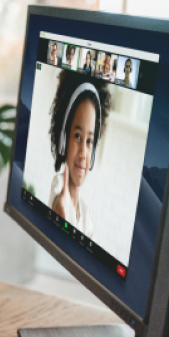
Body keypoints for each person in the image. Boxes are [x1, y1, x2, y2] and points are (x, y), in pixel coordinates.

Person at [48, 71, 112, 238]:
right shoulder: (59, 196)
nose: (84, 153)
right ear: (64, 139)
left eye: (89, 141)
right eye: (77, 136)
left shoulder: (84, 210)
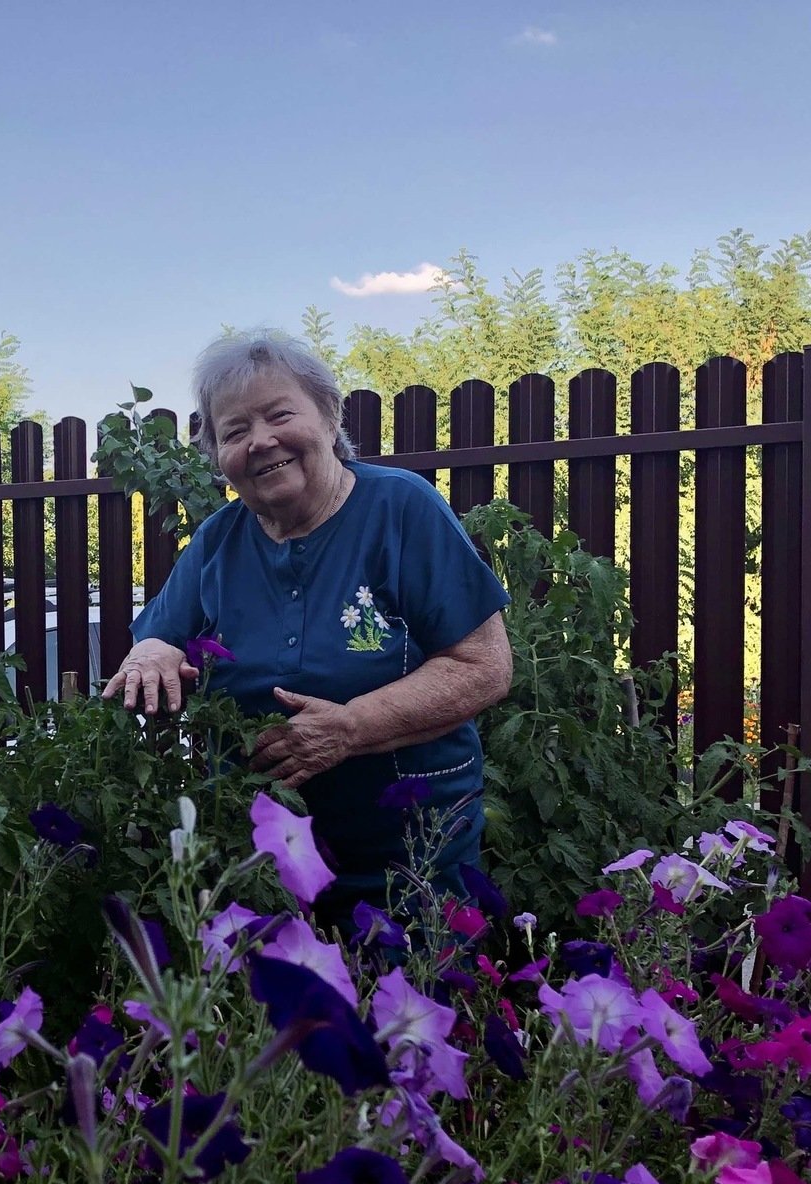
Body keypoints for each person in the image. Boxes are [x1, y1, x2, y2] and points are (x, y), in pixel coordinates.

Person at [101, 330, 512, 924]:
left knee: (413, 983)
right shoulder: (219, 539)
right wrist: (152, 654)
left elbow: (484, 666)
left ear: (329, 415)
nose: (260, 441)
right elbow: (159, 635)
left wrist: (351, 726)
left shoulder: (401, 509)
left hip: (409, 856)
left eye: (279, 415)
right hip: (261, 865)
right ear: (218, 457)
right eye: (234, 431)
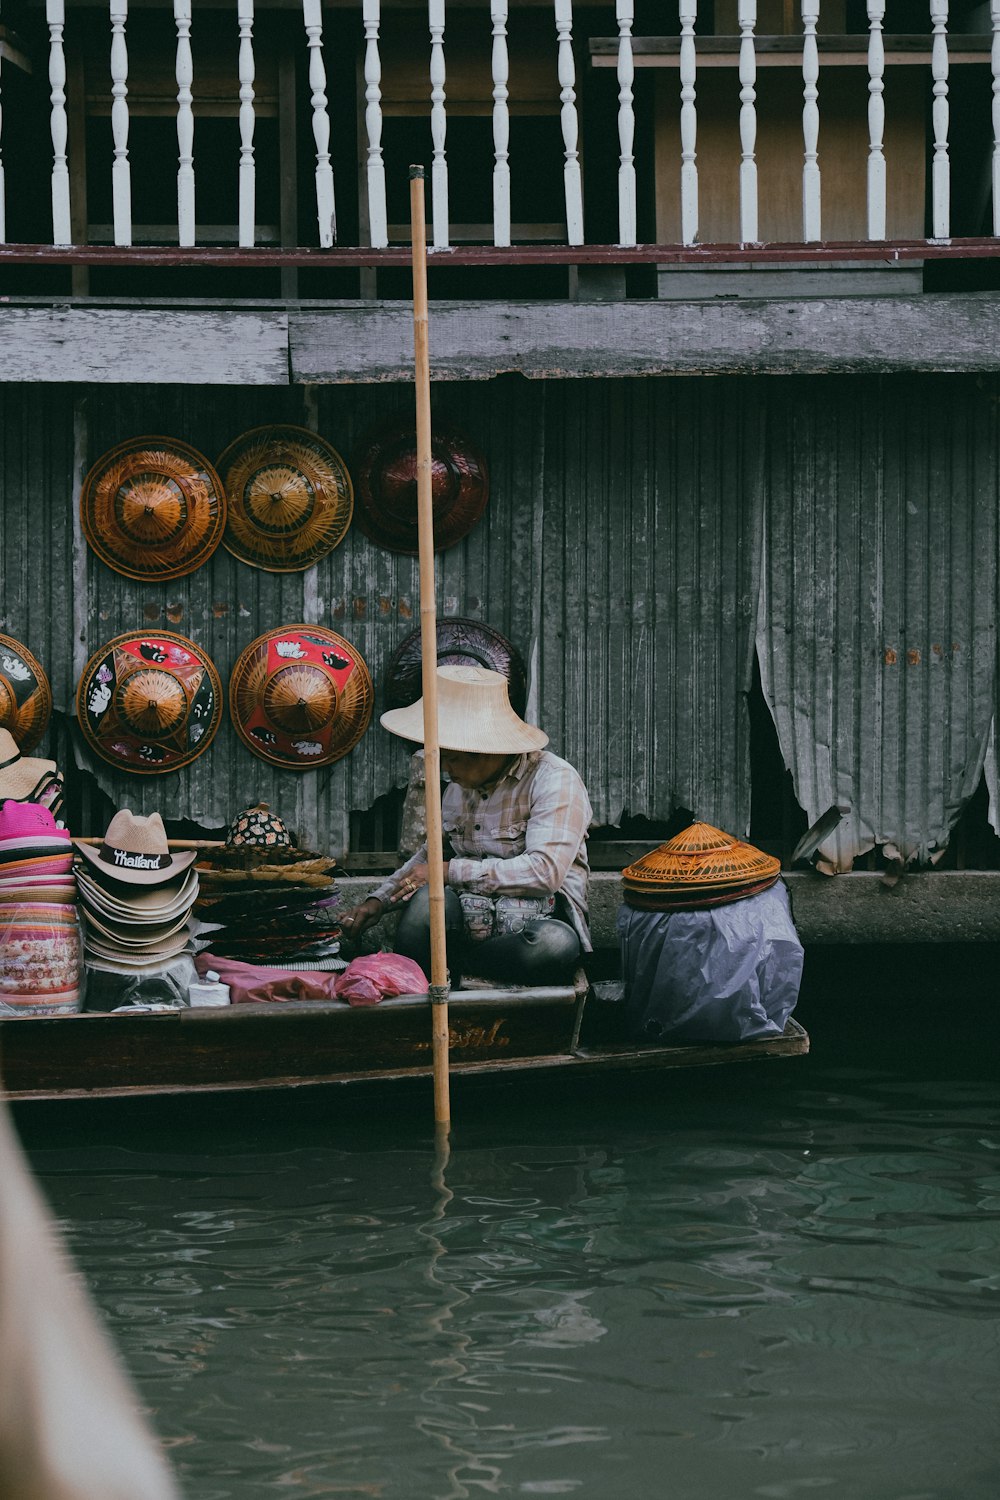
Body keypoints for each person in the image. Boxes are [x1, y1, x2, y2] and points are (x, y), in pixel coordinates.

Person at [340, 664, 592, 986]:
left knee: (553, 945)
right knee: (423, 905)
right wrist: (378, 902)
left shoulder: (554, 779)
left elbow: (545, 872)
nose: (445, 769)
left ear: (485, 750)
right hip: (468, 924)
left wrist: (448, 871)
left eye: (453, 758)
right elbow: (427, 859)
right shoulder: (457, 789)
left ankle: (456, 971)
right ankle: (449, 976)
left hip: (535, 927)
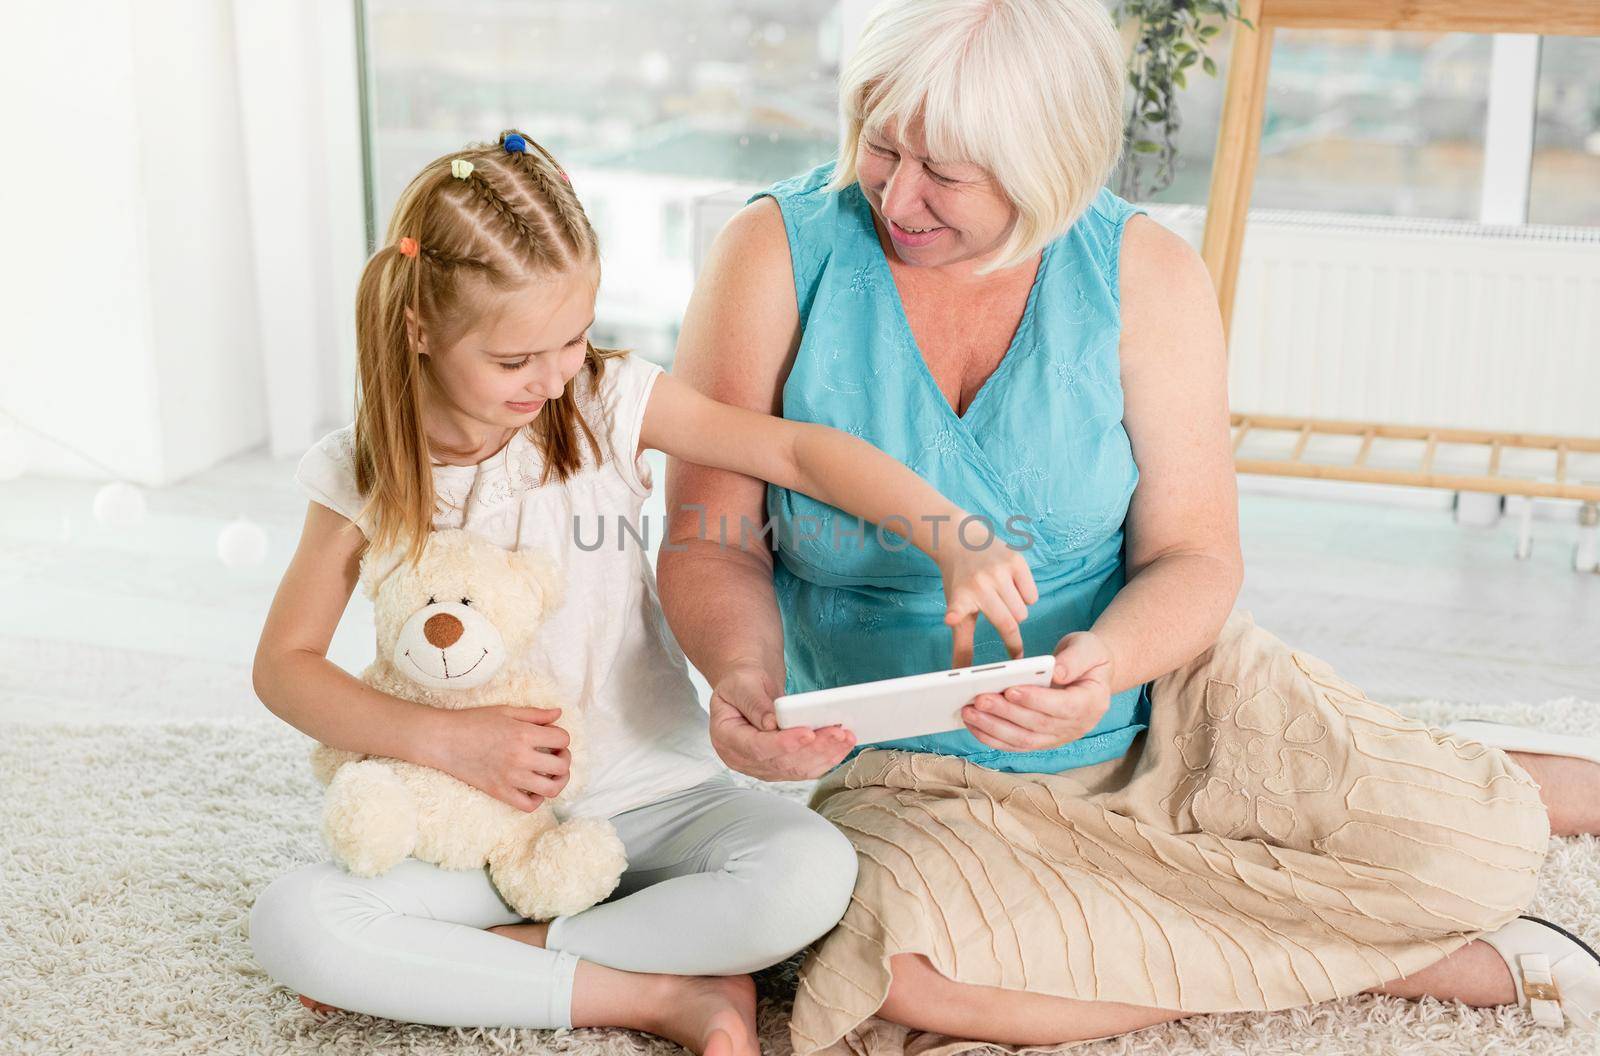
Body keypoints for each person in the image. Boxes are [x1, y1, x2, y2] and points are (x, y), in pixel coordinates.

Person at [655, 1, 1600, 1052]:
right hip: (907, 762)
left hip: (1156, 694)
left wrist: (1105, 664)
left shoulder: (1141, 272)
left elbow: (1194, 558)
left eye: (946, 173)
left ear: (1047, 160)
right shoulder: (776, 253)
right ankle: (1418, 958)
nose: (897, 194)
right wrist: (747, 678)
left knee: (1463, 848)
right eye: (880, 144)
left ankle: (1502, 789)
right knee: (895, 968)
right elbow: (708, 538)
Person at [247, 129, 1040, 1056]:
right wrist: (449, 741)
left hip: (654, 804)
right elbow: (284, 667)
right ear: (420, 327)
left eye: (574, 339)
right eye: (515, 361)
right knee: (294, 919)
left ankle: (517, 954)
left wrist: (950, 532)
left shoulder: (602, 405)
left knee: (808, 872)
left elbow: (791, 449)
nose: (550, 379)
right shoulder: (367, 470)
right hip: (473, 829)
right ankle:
────────
• [What you have to do] Leave out the images and write out the listing above exactly.

• [Response box]
Body keypoints for each person in the image. Boxes are [x1, y1, x2, y2] and points are (x, y), in pixel coordinates.

Person at [48, 71, 112, 238]:
right shoulder: (59, 196)
nose: (84, 153)
right ear: (64, 139)
left eye: (89, 141)
right eye: (77, 136)
left shoulder: (84, 210)
Body keypoints for each person in the image. Boxes are [x1, y1, x2, y2] and points are (x, y), in pixel coordinates.

Person at [101, 330, 512, 924]:
left knee: (413, 983)
right shoulder: (219, 539)
right wrist: (152, 654)
left elbow: (484, 666)
left ear: (329, 415)
nose: (260, 441)
right elbow: (159, 635)
left wrist: (351, 726)
left shoulder: (401, 509)
left hip: (409, 856)
left eye: (279, 415)
right hip: (261, 865)
right ear: (218, 457)
right eye: (234, 431)
Body keypoints for each person in the image. Boxes are [x1, y1, x2, y2] and points are (x, y), in pixel coordinates.

Person at [340, 664, 592, 986]:
left knee: (553, 945)
right knee: (423, 905)
right wrist: (378, 902)
left shoulder: (554, 779)
left elbow: (545, 872)
nose: (445, 769)
left ear: (485, 750)
right hip: (468, 924)
left wrist: (448, 871)
left eye: (453, 758)
right elbow: (427, 859)
right shoulder: (457, 789)
left ankle: (456, 971)
right ankle: (449, 976)
left hip: (535, 927)
Body keypoints for each person in the image. Boxes are [x1, y1, x2, y2] and points are (x, y), in pixel coordinates.

Person at [655, 1, 1600, 1052]:
right hip: (907, 762)
left hip: (1156, 694)
left wrist: (1105, 664)
left shoulder: (1141, 272)
left elbow: (1194, 558)
left eye: (946, 173)
left ear: (1047, 160)
right shoulder: (776, 253)
right ankle: (1418, 958)
nose: (897, 194)
right wrist: (747, 678)
left knee: (1463, 848)
right eye: (880, 144)
left ankle: (1502, 789)
right knee: (895, 968)
right elbow: (708, 538)
Person at [247, 129, 1040, 1056]:
right wrist: (449, 741)
left hip: (654, 804)
right elbow: (284, 667)
right ear: (420, 327)
left eye: (574, 339)
right eye: (515, 361)
right knee: (294, 919)
left ankle: (517, 954)
left wrist: (950, 532)
left shoulder: (602, 405)
left knee: (808, 872)
left elbow: (791, 449)
nose: (550, 379)
right shoulder: (367, 470)
right hip: (473, 829)
right ankle:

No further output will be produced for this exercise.